Work to complete.
Return the listing below exactly, with the pictures dropped.
Extracted information START
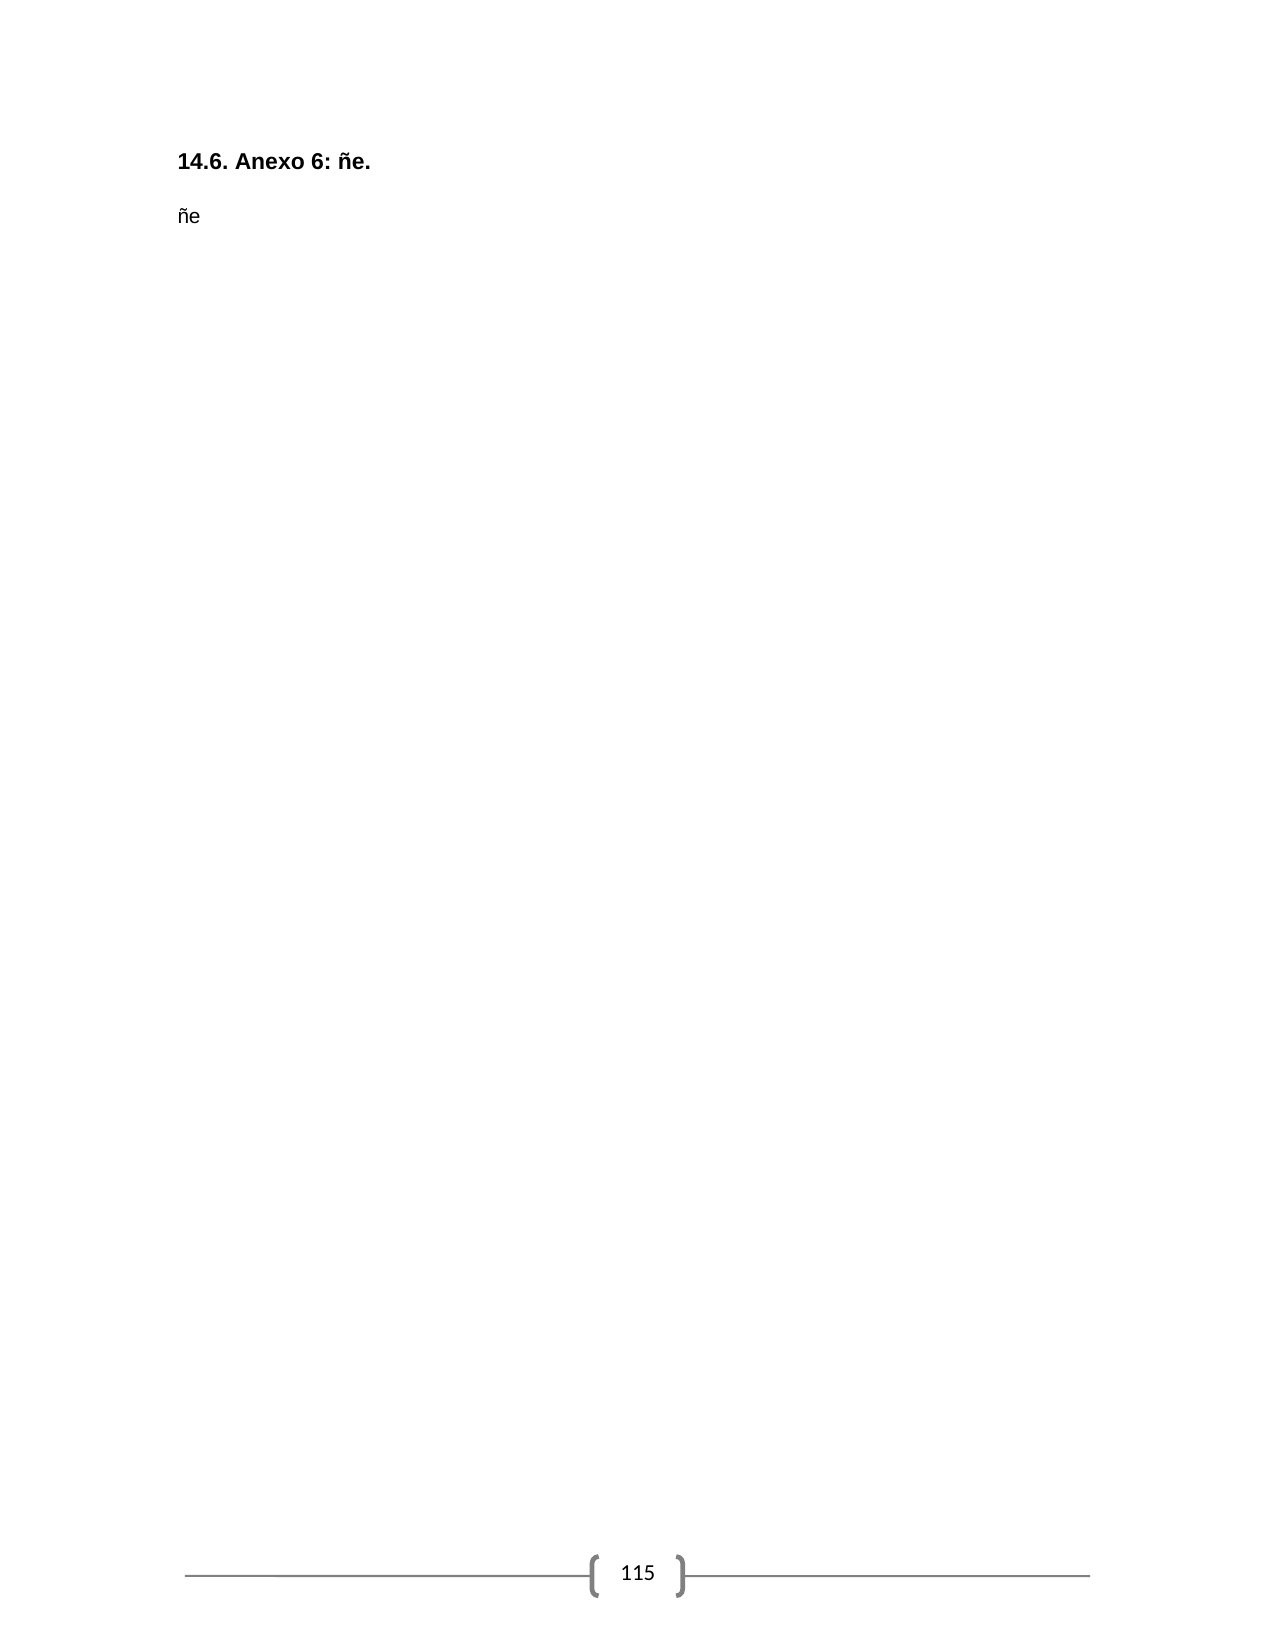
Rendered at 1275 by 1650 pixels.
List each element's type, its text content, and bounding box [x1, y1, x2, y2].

text ñe [177, 204, 1098, 228]
text 14.6. Anexo 6: ñe. [177, 148, 1098, 174]
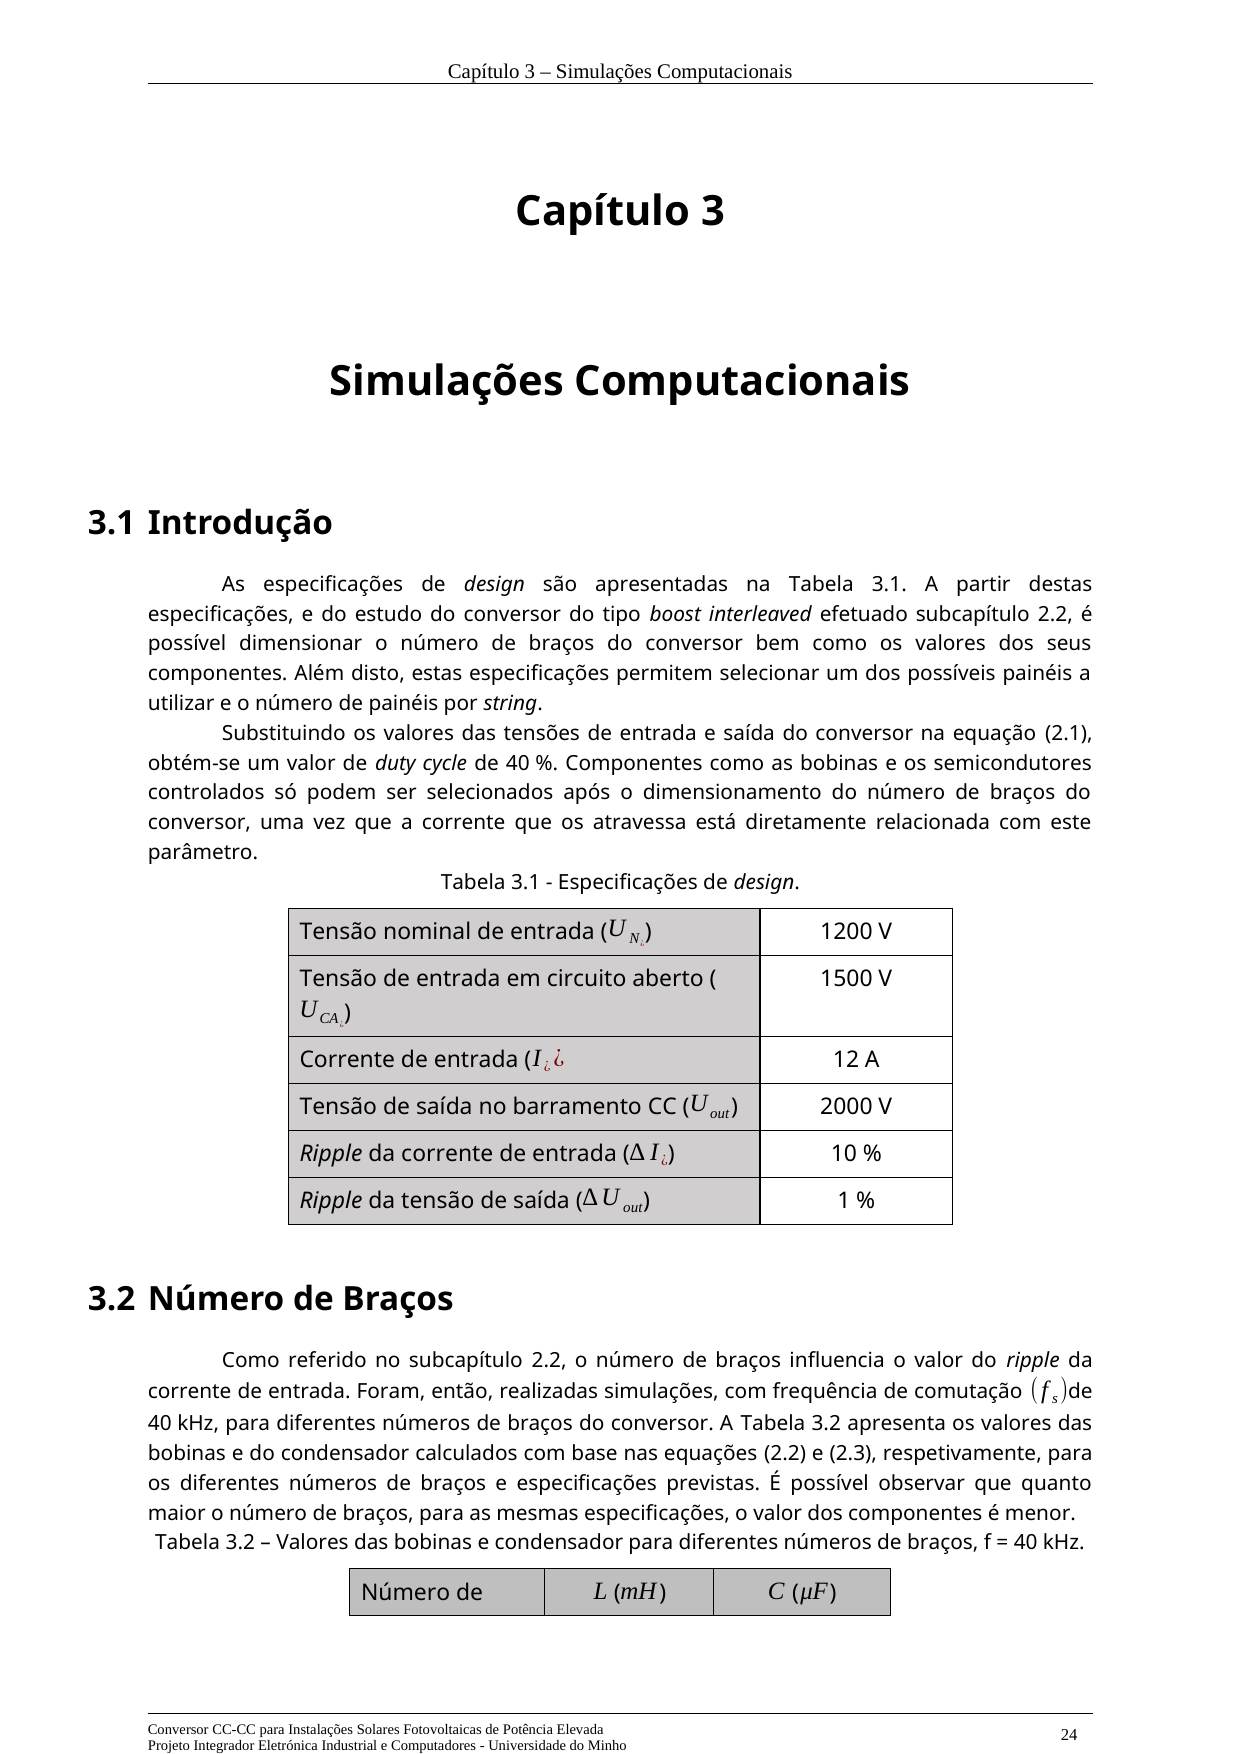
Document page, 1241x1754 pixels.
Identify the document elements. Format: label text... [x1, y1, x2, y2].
Extracted information END
Result below.
Rendered at 1275 by 1650 pixels.
List each element's type, its text content, and bounding box [x1, y1, x2, y2].

text ñe [177, 204, 1098, 228]
text 14.6. Anexo 6: ñe. [177, 148, 1098, 174]
Document page, 1241x1754 pixels.
Identify the document elements. Format: label text... [x1, y1, x2, y2].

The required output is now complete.